*Activity*
Copy out the text of every record below word for word, leaving out the pictures.

(Provided information Opens)

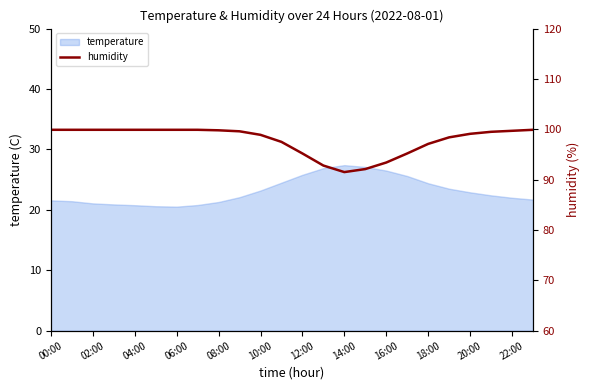

What is the value of the 12th point from the left?

97.5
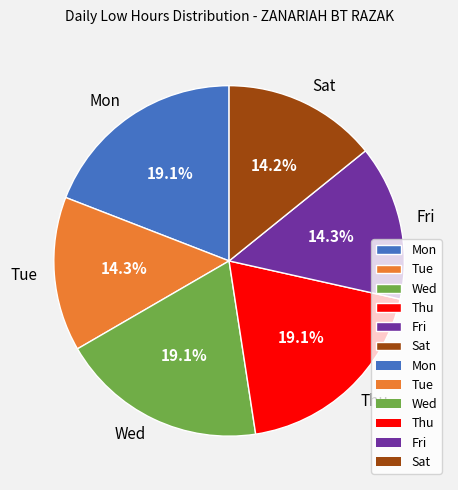

Is Sat the majority of the pie?

No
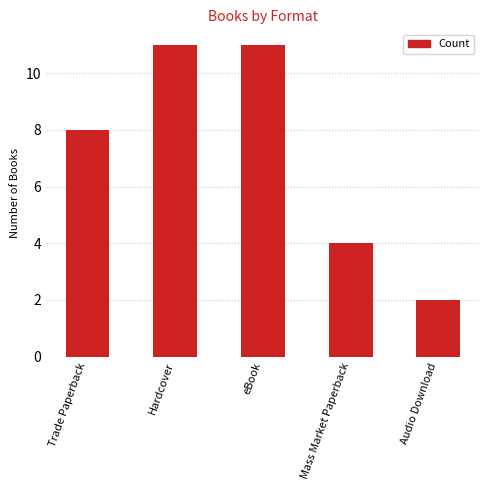

How many data points does each series have?

5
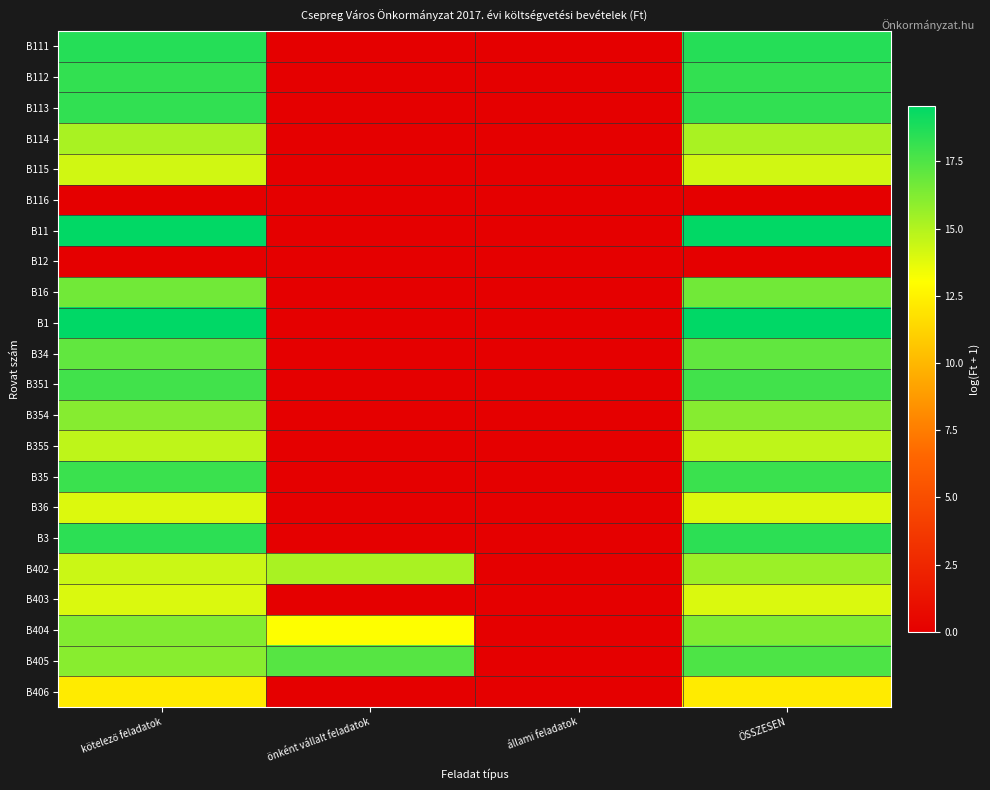

At kötelező feladatok, list the series in order from smallest to largest.

B116, B12, B406, B36, B403, B115, B402, B355, B114, B405, B354, B404, B16, B34, B351, B35, B112, B113, B3, B111, B11, B1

(Provided information Closes)

*Exercise result*
What is the value of the 12th point from the left?

97.5

Is Sat the majority of the pie?

No

How many data points does each series have?

5

At kötelező feladatok, list the series in order from smallest to largest.

B116, B12, B406, B36, B403, B115, B402, B355, B114, B405, B354, B404, B16, B34, B351, B35, B112, B113, B3, B111, B11, B1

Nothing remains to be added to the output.